● Records supplied

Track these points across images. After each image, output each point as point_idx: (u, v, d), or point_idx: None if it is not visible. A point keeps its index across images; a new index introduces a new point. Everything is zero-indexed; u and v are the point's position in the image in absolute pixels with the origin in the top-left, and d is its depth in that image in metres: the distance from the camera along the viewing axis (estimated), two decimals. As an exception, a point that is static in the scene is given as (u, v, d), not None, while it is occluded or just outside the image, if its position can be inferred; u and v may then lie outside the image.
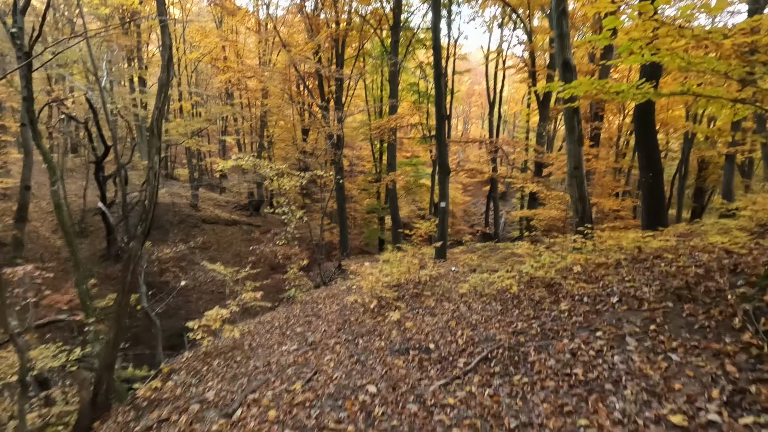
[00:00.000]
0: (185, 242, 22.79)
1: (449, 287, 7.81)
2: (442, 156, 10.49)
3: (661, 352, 3.42)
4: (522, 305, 5.58)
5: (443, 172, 10.50)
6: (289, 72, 18.90)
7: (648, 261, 5.58)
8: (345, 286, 11.93)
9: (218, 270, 10.48)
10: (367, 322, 6.84)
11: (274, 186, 13.43)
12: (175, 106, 22.97)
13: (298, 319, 8.24)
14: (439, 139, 10.46)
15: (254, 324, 8.13)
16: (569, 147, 8.19)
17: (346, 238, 20.42)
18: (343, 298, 10.15)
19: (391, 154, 18.52)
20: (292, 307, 9.38)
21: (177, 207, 23.00)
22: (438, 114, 10.38)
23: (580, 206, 8.25)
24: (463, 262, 11.30)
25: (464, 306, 6.38)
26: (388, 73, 17.48)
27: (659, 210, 9.79)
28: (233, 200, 26.55)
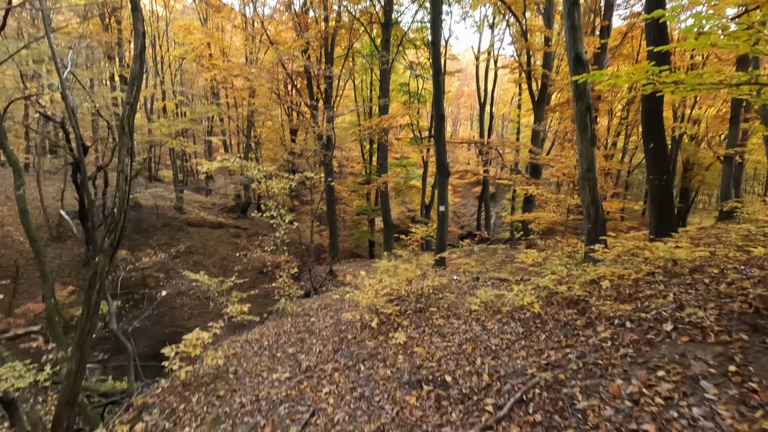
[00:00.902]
0: (170, 246, 21.63)
1: (455, 301, 7.01)
2: (441, 157, 9.70)
3: (758, 406, 2.65)
4: (547, 328, 4.80)
5: (442, 174, 9.71)
6: (277, 71, 17.92)
7: (686, 275, 4.86)
8: (337, 294, 11.06)
9: (202, 280, 9.51)
10: (368, 343, 5.99)
11: (261, 188, 12.48)
12: (159, 106, 21.77)
13: (290, 336, 7.35)
14: (438, 139, 9.67)
15: (241, 343, 7.22)
16: (581, 147, 7.47)
17: (336, 241, 19.52)
18: (337, 309, 9.29)
19: (382, 155, 17.69)
20: (283, 321, 8.48)
21: (161, 210, 21.80)
22: (436, 112, 9.59)
23: (592, 210, 7.53)
24: (462, 268, 10.53)
25: (477, 326, 5.58)
26: (379, 71, 16.65)
27: (669, 214, 9.15)
28: (220, 202, 25.39)
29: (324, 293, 13.55)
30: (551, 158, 13.66)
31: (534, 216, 11.63)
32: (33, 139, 21.25)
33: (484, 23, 21.50)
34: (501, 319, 5.54)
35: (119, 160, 5.81)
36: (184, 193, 24.48)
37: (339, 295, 10.93)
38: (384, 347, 5.71)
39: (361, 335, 6.51)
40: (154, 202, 21.69)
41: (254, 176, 12.01)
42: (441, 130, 9.67)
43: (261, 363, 6.04)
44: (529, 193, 12.42)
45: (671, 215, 9.29)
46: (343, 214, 25.19)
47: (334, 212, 19.48)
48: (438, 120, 9.60)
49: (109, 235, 5.67)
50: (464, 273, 9.88)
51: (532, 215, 11.88)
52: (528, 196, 15.12)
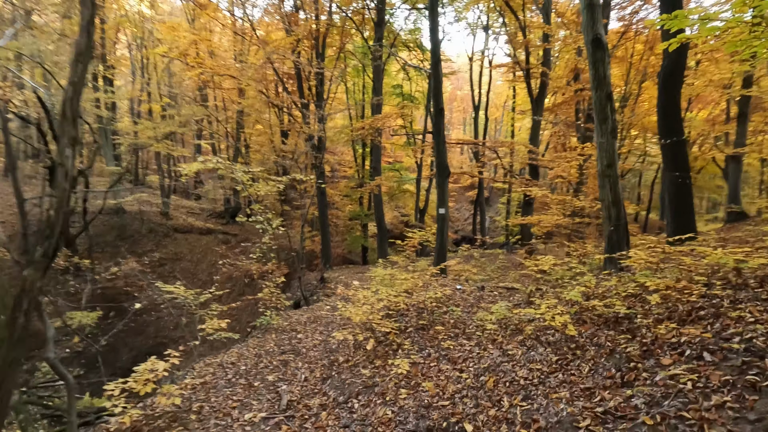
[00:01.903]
0: (155, 253, 20.31)
1: (463, 316, 5.92)
2: (441, 156, 8.64)
3: None
4: (588, 355, 3.72)
5: (442, 174, 8.65)
6: (266, 71, 16.82)
7: (755, 288, 3.82)
8: (329, 305, 9.92)
9: (178, 292, 8.30)
10: (363, 371, 4.87)
11: (249, 192, 11.31)
12: (144, 108, 20.50)
13: (272, 357, 6.19)
14: (437, 136, 8.62)
15: (214, 368, 6.04)
16: (600, 141, 6.45)
17: (328, 246, 18.35)
18: (327, 323, 8.16)
19: (375, 157, 16.62)
20: (266, 338, 7.31)
21: (145, 216, 20.47)
22: (436, 107, 8.54)
23: (614, 211, 6.51)
24: (464, 276, 9.45)
25: (495, 350, 4.49)
26: (372, 69, 15.62)
27: (688, 214, 8.18)
28: (209, 208, 24.11)
29: (315, 303, 12.38)
30: (551, 159, 12.70)
31: (537, 219, 10.61)
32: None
33: (477, 25, 20.61)
34: (523, 341, 4.46)
35: (59, 152, 4.65)
36: (172, 198, 23.17)
37: (330, 306, 9.79)
38: (382, 376, 4.59)
39: (355, 358, 5.39)
40: (139, 207, 20.37)
41: (239, 178, 10.87)
42: (440, 126, 8.62)
43: (234, 396, 4.87)
44: (532, 195, 11.41)
45: (690, 215, 8.32)
46: (336, 219, 24.05)
47: (326, 217, 18.32)
48: (437, 115, 8.55)
49: (44, 242, 4.50)
50: (467, 281, 8.80)
51: (535, 218, 10.86)
52: (527, 199, 14.13)
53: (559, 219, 10.23)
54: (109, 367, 16.30)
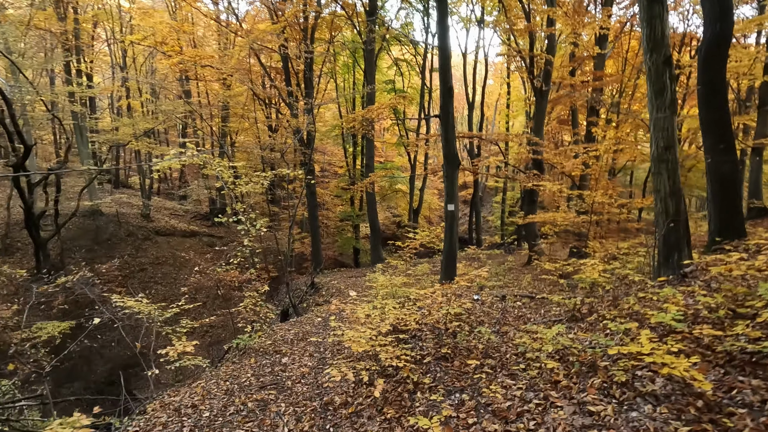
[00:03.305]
0: (135, 258, 18.40)
1: (495, 340, 4.39)
2: (449, 143, 7.13)
3: None
4: (739, 423, 2.22)
5: (451, 165, 7.13)
6: (252, 64, 15.16)
7: None
8: (320, 317, 8.32)
9: (140, 308, 6.63)
10: (370, 427, 3.31)
11: (230, 189, 9.62)
12: (123, 104, 18.63)
13: (247, 395, 4.58)
14: (446, 120, 7.09)
15: (169, 413, 4.40)
16: (657, 117, 5.00)
17: (318, 248, 16.72)
18: (319, 341, 6.57)
19: (368, 153, 15.08)
20: (243, 364, 5.68)
21: (124, 218, 18.57)
22: (443, 86, 7.02)
23: (672, 204, 5.06)
24: (475, 281, 7.93)
25: (564, 400, 2.96)
26: (364, 56, 14.10)
27: (736, 210, 6.78)
28: (194, 210, 22.24)
29: (304, 312, 10.76)
30: (557, 153, 11.32)
31: (551, 217, 9.15)
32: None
33: (470, 20, 19.23)
34: (607, 388, 2.94)
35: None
36: (154, 199, 21.28)
37: (322, 318, 8.19)
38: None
39: (356, 401, 3.82)
40: (116, 209, 18.46)
41: (219, 174, 9.22)
42: (449, 108, 7.10)
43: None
44: (546, 190, 9.96)
45: (738, 212, 6.92)
46: (326, 220, 22.40)
47: (316, 218, 16.70)
48: (445, 95, 7.04)
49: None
50: (481, 289, 7.29)
51: (549, 215, 9.38)
52: (532, 197, 12.73)
53: (575, 217, 8.80)
54: (83, 381, 14.42)
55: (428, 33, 17.98)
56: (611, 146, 8.88)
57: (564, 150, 12.11)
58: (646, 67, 5.05)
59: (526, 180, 11.06)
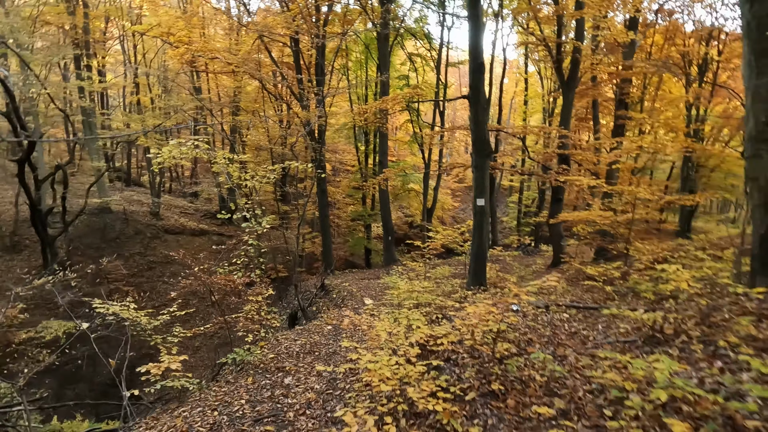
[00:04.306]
0: (143, 256, 17.57)
1: (558, 369, 3.26)
2: (480, 128, 5.99)
3: None
4: None
5: (482, 153, 6.00)
6: (261, 56, 14.18)
7: None
8: (331, 324, 7.24)
9: (127, 315, 5.63)
10: None
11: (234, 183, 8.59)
12: (132, 100, 17.83)
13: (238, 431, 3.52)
14: (476, 101, 5.95)
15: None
16: (757, 84, 3.82)
17: (329, 248, 15.68)
18: (329, 353, 5.51)
19: (382, 149, 14.00)
20: (237, 385, 4.62)
21: (133, 216, 17.74)
22: (474, 63, 5.89)
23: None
24: (506, 288, 6.77)
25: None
26: (377, 45, 13.02)
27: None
28: (204, 208, 21.38)
29: (314, 316, 9.69)
30: (586, 148, 10.11)
31: (586, 215, 7.93)
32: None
33: (487, 14, 18.02)
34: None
35: None
36: (165, 198, 20.45)
37: (332, 326, 7.11)
38: None
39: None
40: (126, 207, 17.65)
41: (222, 167, 8.22)
42: (480, 87, 5.97)
43: None
44: (584, 185, 8.74)
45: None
46: (337, 220, 21.37)
47: (327, 217, 15.67)
48: (476, 73, 5.90)
49: None
50: (516, 296, 6.14)
51: (584, 214, 8.16)
52: (557, 195, 11.53)
53: (613, 215, 7.59)
54: (87, 383, 13.49)
55: (443, 27, 16.89)
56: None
57: (592, 145, 10.88)
58: (743, 21, 3.87)
59: (551, 177, 9.86)
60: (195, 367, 13.17)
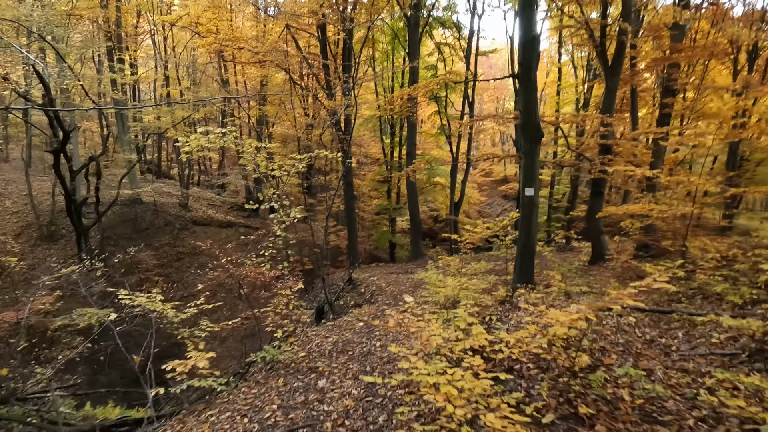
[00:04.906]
0: (172, 247, 17.61)
1: (659, 390, 2.66)
2: (530, 109, 5.34)
3: None
4: None
5: (532, 138, 5.35)
6: (287, 48, 13.79)
7: None
8: (362, 320, 6.78)
9: (154, 307, 5.32)
10: None
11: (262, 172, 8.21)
12: (162, 93, 17.82)
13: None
14: (527, 79, 5.30)
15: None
16: None
17: (355, 242, 15.26)
18: (364, 355, 5.04)
19: (410, 140, 13.41)
20: (267, 387, 4.20)
21: (162, 207, 17.79)
22: (526, 35, 5.22)
23: None
24: (554, 286, 6.12)
25: None
26: (407, 30, 12.39)
27: None
28: (231, 200, 21.33)
29: (342, 311, 9.28)
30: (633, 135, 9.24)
31: (640, 208, 7.10)
32: (14, 123, 17.42)
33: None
34: None
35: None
36: (193, 190, 20.48)
37: (364, 322, 6.65)
38: None
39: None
40: (156, 198, 17.70)
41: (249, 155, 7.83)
42: (531, 64, 5.30)
43: None
44: (638, 175, 7.93)
45: None
46: (362, 213, 20.96)
47: (353, 210, 15.24)
48: (528, 48, 5.23)
49: None
50: (568, 296, 5.50)
51: (637, 207, 7.31)
52: (598, 188, 10.73)
53: (669, 208, 6.79)
54: (119, 370, 13.53)
55: (473, 15, 16.06)
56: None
57: (631, 136, 9.99)
58: None
59: (595, 167, 9.08)
60: (222, 358, 13.01)
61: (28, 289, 13.15)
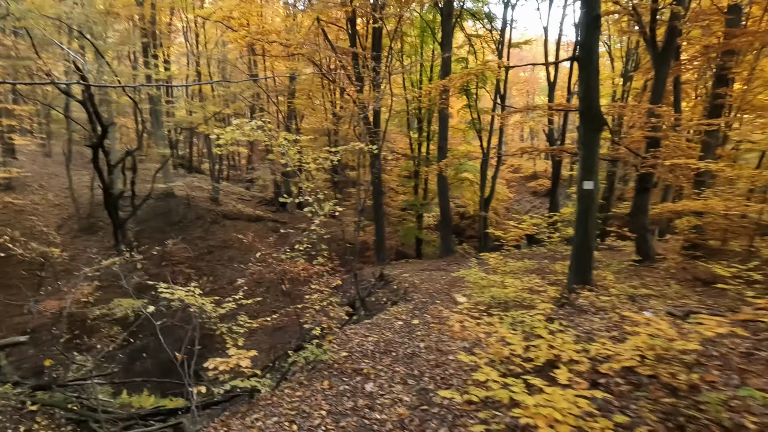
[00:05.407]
0: (203, 240, 17.77)
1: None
2: (591, 97, 4.85)
3: None
4: None
5: (591, 124, 4.85)
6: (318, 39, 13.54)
7: None
8: (402, 319, 6.46)
9: (191, 301, 5.13)
10: None
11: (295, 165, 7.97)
12: (194, 89, 17.95)
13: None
14: (588, 61, 4.79)
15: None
16: None
17: (383, 237, 14.96)
18: (410, 356, 4.71)
19: (442, 134, 12.99)
20: (313, 391, 3.92)
21: (194, 201, 17.95)
22: (588, 13, 4.67)
23: None
24: (615, 290, 5.60)
25: None
26: (441, 18, 11.91)
27: None
28: (259, 195, 21.41)
29: (373, 307, 8.99)
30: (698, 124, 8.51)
31: (702, 205, 6.44)
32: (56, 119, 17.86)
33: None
34: None
35: None
36: (223, 184, 20.64)
37: (403, 321, 6.32)
38: None
39: None
40: (187, 192, 17.87)
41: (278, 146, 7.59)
42: (593, 45, 4.78)
43: None
44: (701, 168, 7.27)
45: None
46: (387, 209, 20.64)
47: (381, 205, 14.94)
48: (590, 27, 4.70)
49: None
50: (632, 299, 5.00)
51: (698, 204, 6.67)
52: (644, 183, 10.01)
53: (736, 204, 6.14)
54: (154, 359, 13.71)
55: (507, 6, 15.39)
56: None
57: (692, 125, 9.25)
58: None
59: (648, 161, 8.42)
60: (258, 360, 13.01)
61: (69, 279, 13.41)
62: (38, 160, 19.65)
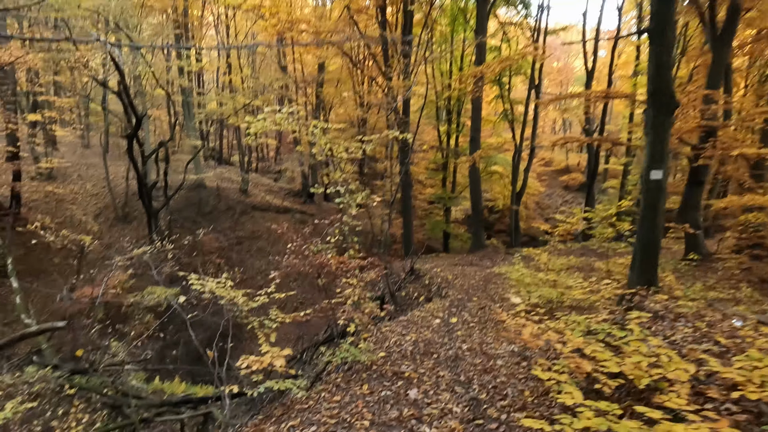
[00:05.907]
0: (233, 230, 17.83)
1: None
2: (664, 75, 4.23)
3: None
4: None
5: (662, 108, 4.25)
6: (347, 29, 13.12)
7: None
8: (438, 315, 6.04)
9: (222, 293, 4.89)
10: None
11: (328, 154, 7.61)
12: (225, 80, 17.93)
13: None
14: (660, 36, 4.15)
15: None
16: None
17: (410, 231, 14.53)
18: (453, 358, 4.30)
19: (474, 125, 12.35)
20: (352, 395, 3.58)
21: (224, 192, 18.01)
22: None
23: None
24: (676, 291, 5.00)
25: None
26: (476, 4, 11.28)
27: None
28: (287, 186, 21.34)
29: (404, 303, 8.60)
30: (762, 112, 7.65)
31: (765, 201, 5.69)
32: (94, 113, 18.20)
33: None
34: None
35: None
36: (252, 176, 20.67)
37: (441, 319, 5.90)
38: None
39: None
40: (217, 183, 17.94)
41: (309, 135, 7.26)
42: (669, 18, 4.14)
43: None
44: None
45: None
46: (415, 201, 20.17)
47: (409, 198, 14.49)
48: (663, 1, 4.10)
49: None
50: (709, 305, 4.41)
51: (764, 199, 5.94)
52: (698, 176, 9.20)
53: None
54: (185, 347, 13.82)
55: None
56: None
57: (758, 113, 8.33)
58: None
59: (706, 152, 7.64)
60: (275, 342, 12.92)
61: (104, 267, 13.65)
62: (77, 151, 20.17)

● What the task requires
Copy out precisely the lines from the line with "41: (278, 146, 7.59)" to the line with "62: (38, 160, 19.65)" in the material above, including those two lines and omitting all the rest.

● Answer box
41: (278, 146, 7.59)
42: (593, 45, 4.78)
43: None
44: (701, 168, 7.27)
45: None
46: (387, 209, 20.64)
47: (381, 205, 14.94)
48: (590, 27, 4.70)
49: None
50: (632, 299, 5.00)
51: (698, 204, 6.67)
52: (644, 183, 10.01)
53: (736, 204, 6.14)
54: (154, 359, 13.71)
55: (507, 6, 15.39)
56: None
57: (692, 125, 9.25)
58: None
59: (648, 161, 8.42)
60: (258, 360, 13.01)
61: (69, 279, 13.41)
62: (38, 160, 19.65)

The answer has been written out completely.